To do
Nothing outside the range below should be printed. Output exactly the lines from the line with "O Estudo Longitudinal de Saúde do Adulto" to the line with "ligado ao Ministério da Ciência, Tecnologia e", both included.
[Dataset Boundary: Start]
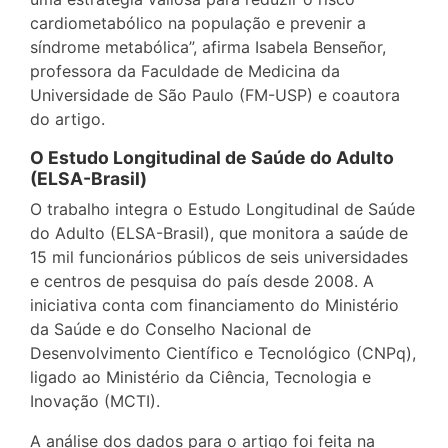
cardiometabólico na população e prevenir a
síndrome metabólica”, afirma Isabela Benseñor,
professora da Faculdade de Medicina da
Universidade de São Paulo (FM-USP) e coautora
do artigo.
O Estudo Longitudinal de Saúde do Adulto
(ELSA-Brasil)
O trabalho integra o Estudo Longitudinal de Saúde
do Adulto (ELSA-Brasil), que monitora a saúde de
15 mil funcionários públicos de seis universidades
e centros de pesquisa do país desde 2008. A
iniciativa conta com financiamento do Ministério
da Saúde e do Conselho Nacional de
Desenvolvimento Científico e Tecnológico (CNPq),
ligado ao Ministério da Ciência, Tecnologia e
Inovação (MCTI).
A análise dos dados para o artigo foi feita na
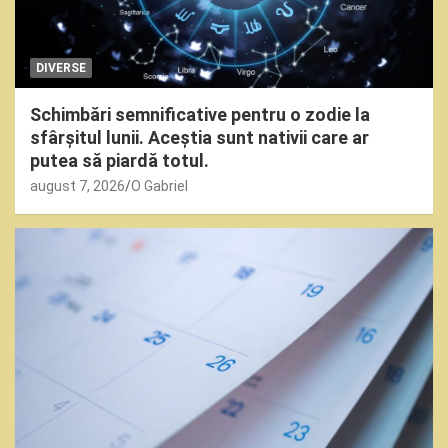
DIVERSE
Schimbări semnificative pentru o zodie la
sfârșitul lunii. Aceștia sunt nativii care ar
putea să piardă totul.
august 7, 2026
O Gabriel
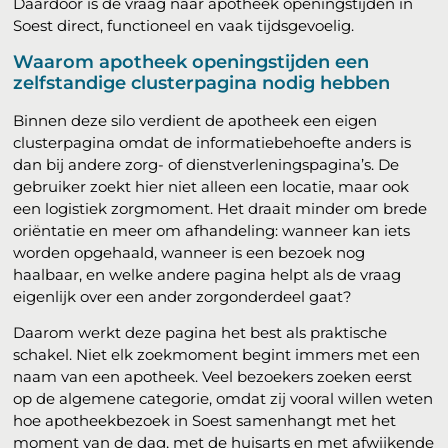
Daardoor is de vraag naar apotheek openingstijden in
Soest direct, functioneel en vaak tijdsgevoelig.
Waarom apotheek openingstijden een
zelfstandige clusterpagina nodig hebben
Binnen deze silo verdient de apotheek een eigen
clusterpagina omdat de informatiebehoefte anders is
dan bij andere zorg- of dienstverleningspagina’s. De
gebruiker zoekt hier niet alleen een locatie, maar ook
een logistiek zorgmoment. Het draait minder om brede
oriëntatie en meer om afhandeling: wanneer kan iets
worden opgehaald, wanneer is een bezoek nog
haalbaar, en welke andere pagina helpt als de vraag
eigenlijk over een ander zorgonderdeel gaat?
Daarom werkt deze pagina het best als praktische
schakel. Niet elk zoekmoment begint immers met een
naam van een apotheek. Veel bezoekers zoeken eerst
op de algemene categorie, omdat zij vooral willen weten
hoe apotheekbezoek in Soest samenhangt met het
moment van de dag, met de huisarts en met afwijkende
[Dataset Boundary: End]
[Dataset Boundary: Start]
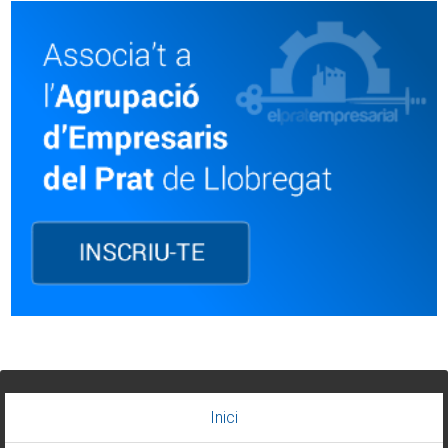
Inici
[Dataset Boundary: End]
[Dataset Boundary: Start]
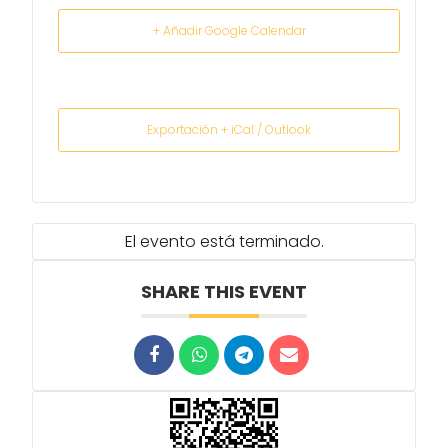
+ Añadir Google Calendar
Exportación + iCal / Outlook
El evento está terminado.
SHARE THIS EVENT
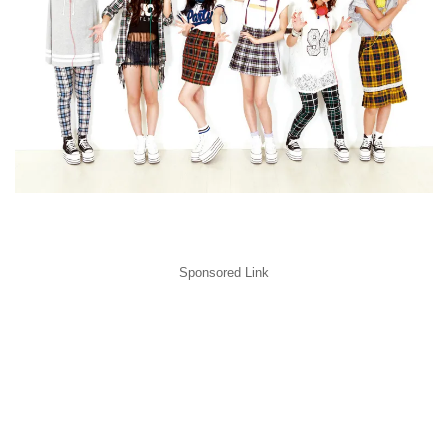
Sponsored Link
[Dataset Boundary: End]
Task answer
O Estudo Longitudinal de Saúde do Adulto
(ELSA-Brasil)
O trabalho integra o Estudo Longitudinal de Saúde
do Adulto (ELSA-Brasil), que monitora a saúde de
15 mil funcionários públicos de seis universidades
e centros de pesquisa do país desde 2008. A
iniciativa conta com financiamento do Ministério
da Saúde e do Conselho Nacional de
Desenvolvimento Científico e Tecnológico (CNPq),
ligado ao Ministério da Ciência, Tecnologia e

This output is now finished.